What factors effect how ggplot legends are ordered-CodePudding

I am creating a scatter plot in R where users can add or remove a horizontal line which shows a fixed reference value. In doing so, I noticed that changing the name of the reference line re-orders the legend, so that sometimes the horizontal line appears before the scatter legend elements, and sometimes afterwards.

Compare:

Below is a reproduceable example


YEAR = as.integer(rep(2010:2020,5))
SERIES_NAME = rep(LETTERS[1:5], each = 11)
OBS_VALUE = runif(n = 55, min = -5, max = 20)
EA = ifelse(SERIES_NAME=='A', 'Option 1', 'Option 2')

df <- data.frame(YEAR=YEAR,
            SERIES_NAME=SERIES_NAME,
            OBS_VALUE=OBS_VALUE,
            EA=EA)

Comment out one or the other of the two lines to produce a graph where to name the horizontal line on the legend.

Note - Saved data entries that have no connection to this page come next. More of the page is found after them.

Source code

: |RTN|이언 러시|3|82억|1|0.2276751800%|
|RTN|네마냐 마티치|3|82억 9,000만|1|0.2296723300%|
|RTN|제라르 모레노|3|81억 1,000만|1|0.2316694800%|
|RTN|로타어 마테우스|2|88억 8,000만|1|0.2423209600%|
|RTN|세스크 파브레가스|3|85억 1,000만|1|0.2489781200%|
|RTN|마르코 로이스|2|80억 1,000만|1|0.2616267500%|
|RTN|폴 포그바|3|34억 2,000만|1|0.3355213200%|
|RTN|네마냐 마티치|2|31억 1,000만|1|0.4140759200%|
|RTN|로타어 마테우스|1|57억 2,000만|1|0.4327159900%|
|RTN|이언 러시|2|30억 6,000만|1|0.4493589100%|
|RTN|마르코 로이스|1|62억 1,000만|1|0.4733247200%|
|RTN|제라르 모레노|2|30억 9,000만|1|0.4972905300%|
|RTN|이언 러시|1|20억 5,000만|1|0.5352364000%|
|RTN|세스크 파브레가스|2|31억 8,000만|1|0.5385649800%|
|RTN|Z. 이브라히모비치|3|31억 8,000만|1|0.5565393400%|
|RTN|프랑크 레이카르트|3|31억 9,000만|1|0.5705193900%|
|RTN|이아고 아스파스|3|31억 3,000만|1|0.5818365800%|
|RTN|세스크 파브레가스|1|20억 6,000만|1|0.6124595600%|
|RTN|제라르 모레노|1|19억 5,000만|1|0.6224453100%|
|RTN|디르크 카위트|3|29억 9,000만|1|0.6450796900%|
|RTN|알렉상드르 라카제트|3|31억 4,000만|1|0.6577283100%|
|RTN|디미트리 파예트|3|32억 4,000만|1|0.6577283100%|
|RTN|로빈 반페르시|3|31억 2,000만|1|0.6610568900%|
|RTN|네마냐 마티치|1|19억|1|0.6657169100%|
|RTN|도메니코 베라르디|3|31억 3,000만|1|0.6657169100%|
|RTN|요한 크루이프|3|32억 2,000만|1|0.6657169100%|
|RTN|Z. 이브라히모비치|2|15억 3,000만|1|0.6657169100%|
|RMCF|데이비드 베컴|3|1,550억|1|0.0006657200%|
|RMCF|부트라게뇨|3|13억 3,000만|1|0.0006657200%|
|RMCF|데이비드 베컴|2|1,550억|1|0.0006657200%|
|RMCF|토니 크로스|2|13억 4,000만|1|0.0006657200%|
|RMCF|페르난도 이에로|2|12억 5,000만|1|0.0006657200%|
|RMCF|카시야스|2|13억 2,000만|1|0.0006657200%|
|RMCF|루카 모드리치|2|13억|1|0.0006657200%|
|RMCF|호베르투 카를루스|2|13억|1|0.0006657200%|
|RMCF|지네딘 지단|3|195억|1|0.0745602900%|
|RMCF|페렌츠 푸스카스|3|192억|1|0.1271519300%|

aaaaaaa <- "RGCUZYMSFP"  # appears above
aaaaaaa <- "IZTCYUXGBO"  # appears below

The graphs are then produced:


df %>% 
  select(YEAR,SERIES_NAME, OBS_VALUE, EA) %>%
  ggplot()   
  ggplot2::geom_point(
    ggplot2::aes(
      x = YEAR,
      y = OBS_VALUE,
      col = EA),
    size = 2)  
  ggplot2::guides(
    color = ggplot2::guide_legend(nrow = 2, 
                                  byrow = TRUE))  
  scale_linetype_manual(values = 2)  
  scale_x_continuous(breaks = seq(2010,2020,5)) 
  geom_hline(aes(yintercept = EAMean,
                 linetype = aaaaaaa),
             size = 1, color = "black")

I've also noticed that changing the name of the variable changes the output. If I change the name of the variable from aaaaaaaa (8 times the letter a) to aaaaaaa (7 times the letter a) and update the code for the horizontal line accordingly, the legend re-orders

Is there a way that I can be more consistent in controlling where my legend item goes?

CodePudding user response：

As rightfully pointed out by @stefan, it depends on a 'secret algorithm'. While the outcome of the algorithm is unpredictable if the 'order' isn't set, we can reverse engineer what is does.

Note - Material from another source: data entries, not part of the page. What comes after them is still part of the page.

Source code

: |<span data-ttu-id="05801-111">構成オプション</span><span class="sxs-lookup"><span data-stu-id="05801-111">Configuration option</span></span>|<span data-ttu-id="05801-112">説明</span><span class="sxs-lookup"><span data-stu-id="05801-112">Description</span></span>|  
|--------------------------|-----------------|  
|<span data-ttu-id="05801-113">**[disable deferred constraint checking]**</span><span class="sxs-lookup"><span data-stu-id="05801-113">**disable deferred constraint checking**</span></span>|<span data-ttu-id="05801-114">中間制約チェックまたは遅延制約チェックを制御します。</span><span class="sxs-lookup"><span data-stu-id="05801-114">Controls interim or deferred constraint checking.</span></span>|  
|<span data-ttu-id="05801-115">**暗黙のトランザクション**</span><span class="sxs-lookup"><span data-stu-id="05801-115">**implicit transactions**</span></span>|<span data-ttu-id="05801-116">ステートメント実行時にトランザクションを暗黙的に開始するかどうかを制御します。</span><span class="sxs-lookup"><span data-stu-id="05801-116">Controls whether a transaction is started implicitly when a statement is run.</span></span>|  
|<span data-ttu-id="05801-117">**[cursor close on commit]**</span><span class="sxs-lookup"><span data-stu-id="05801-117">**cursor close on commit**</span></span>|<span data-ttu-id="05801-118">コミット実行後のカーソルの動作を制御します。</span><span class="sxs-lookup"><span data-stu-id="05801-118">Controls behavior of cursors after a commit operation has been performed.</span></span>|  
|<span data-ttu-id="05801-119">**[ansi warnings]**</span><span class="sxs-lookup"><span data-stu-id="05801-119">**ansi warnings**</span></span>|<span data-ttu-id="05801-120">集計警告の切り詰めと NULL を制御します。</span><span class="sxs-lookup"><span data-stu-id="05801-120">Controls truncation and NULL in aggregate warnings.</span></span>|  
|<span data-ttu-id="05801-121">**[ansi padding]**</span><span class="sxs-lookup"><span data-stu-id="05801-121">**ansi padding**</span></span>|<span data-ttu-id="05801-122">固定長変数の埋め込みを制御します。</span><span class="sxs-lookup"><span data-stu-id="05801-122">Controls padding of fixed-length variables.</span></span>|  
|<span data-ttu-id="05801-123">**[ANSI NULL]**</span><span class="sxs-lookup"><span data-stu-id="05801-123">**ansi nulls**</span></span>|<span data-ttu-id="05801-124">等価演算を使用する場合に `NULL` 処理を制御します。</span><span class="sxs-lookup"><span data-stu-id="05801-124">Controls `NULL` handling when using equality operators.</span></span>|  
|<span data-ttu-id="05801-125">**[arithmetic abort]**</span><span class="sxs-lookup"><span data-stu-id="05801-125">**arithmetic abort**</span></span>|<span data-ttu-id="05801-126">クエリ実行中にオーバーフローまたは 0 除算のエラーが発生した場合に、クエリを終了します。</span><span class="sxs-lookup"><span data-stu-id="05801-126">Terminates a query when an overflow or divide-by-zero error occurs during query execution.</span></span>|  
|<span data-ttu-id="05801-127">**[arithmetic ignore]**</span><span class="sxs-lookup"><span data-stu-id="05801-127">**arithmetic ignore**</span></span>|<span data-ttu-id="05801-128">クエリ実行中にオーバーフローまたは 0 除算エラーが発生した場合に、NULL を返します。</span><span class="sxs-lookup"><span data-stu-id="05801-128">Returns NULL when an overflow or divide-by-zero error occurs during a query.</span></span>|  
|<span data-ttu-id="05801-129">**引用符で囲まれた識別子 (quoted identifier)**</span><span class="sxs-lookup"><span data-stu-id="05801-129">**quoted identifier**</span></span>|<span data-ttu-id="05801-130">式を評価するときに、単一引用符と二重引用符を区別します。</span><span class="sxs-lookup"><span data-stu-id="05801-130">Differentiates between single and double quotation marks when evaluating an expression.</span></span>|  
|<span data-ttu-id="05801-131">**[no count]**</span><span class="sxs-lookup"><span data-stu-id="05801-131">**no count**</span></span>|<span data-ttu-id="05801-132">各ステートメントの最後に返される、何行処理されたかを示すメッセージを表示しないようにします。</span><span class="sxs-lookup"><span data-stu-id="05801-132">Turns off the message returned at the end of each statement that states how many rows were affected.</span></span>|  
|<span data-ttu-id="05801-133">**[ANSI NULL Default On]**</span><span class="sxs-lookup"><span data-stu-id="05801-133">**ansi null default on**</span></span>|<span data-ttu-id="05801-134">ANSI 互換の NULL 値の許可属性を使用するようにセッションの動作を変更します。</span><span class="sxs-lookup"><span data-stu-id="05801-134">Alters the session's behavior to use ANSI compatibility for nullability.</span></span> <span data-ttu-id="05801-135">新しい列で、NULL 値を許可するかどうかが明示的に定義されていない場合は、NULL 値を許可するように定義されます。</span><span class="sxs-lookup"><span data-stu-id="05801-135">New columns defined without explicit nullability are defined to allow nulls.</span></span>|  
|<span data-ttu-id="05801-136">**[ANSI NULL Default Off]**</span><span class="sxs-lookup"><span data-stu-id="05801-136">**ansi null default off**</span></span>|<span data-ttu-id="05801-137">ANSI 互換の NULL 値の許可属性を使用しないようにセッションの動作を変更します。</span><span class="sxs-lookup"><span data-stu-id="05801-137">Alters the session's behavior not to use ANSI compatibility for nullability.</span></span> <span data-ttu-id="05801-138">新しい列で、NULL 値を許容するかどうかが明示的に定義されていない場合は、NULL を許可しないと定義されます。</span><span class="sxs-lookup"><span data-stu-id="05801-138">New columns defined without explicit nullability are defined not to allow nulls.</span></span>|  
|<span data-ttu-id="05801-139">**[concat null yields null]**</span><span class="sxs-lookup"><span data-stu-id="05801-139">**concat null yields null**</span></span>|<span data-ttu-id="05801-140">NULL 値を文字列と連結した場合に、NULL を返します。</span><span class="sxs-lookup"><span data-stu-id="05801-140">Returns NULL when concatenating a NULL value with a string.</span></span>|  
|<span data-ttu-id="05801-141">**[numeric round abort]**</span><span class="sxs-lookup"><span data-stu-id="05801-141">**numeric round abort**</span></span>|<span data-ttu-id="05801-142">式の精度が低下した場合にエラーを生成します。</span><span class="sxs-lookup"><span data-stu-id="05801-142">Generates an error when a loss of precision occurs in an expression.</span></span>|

In these lines of the guide_legend() methods we see that a 'hash' is constructed that is (relatively) unique for a guide's title, labels, direction and name. The unpredictability here is in the hashing that can create widely different hashes for relatively similar (but not identical) input.

Later, in the guides_merge() internal function, we can see that guides (or guide defitions) are splitted on their hash. Since the hashing produces the same outcome for the same input, this instructs ggplot2 whether these guides are 'mergeable' due to shared title, labels, direction and name.

What the 'order' argument does, is that the 'order' is pasted in front of the hash, so that in lexicographical order guides with order = 0 precede guides with order = 1. Guides with no order argument set get 99 as order. Because splitting returns results in a sorted order depending on the split levels, this effectively sorts the output on order first, hash second.